| Problem details |
Each line of the entries below that holds "Read" is needed, copied in full.

| Data records |
########################################

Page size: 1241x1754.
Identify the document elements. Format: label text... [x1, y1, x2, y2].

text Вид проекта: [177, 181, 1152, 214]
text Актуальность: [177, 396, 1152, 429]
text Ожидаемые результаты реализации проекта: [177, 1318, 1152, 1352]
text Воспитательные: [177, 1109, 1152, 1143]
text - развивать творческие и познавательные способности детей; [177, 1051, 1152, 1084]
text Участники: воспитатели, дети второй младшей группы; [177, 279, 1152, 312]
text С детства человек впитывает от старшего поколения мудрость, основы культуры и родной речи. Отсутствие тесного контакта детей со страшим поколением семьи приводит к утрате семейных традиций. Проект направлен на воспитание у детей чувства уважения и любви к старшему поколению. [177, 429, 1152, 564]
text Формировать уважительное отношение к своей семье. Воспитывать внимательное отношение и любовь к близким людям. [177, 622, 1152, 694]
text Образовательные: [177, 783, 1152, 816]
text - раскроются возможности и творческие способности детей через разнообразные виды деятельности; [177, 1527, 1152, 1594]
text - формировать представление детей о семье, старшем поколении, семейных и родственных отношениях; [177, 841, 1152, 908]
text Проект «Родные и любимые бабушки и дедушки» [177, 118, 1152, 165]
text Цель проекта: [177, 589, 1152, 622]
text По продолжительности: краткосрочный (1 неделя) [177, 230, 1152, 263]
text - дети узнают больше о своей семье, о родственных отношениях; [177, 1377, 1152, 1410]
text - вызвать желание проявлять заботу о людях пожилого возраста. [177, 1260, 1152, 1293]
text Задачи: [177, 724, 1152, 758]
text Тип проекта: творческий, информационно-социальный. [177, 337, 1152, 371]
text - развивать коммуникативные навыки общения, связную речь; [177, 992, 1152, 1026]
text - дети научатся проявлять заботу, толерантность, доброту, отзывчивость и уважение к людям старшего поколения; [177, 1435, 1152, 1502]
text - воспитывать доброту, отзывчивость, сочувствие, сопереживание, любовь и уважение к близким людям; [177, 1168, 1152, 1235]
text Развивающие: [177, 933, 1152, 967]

########################################

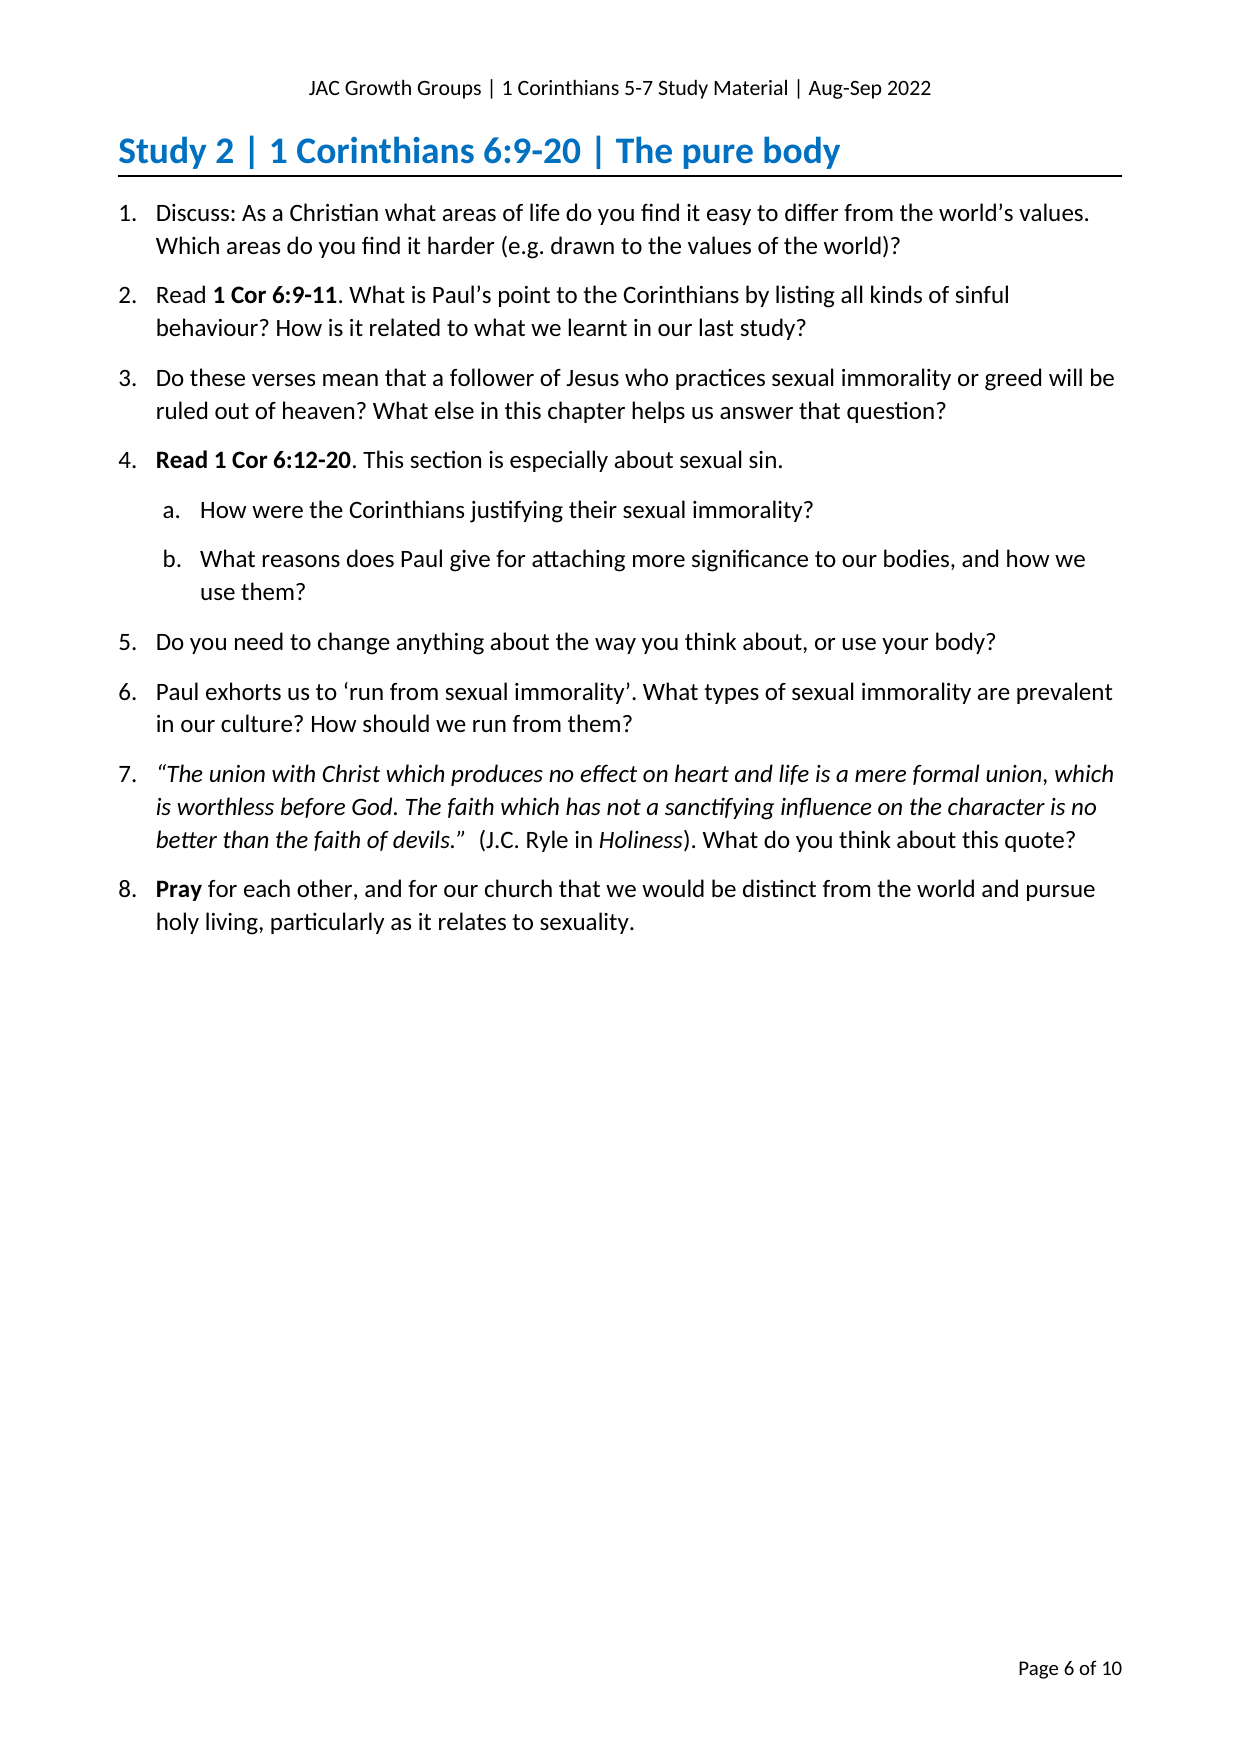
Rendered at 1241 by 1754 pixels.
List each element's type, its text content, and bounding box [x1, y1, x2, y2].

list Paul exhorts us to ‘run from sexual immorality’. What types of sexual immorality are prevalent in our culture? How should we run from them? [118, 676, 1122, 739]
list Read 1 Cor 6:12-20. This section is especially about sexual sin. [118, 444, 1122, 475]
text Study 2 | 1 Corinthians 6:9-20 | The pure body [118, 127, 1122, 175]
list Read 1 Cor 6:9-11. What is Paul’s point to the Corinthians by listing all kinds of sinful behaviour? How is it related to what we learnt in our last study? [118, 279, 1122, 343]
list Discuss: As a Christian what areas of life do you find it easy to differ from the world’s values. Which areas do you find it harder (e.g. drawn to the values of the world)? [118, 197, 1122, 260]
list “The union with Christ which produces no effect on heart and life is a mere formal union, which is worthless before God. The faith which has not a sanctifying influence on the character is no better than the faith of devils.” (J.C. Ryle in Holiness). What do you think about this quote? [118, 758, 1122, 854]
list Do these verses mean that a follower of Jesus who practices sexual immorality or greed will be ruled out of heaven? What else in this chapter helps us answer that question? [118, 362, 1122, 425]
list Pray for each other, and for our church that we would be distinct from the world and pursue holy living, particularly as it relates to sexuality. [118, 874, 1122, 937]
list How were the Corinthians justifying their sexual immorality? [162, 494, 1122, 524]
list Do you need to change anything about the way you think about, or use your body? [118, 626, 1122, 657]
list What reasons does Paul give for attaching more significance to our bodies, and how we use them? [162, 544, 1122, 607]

########################################

| Written solution |
list Read 1 Cor 6:12-20. This section is especially about sexual sin. [118, 444, 1122, 475]
list Read 1 Cor 6:9-11. What is Paul’s point to the Corinthians by listing all kinds of sinful behaviour? How is it related to what we learnt in our last study? [118, 279, 1122, 343]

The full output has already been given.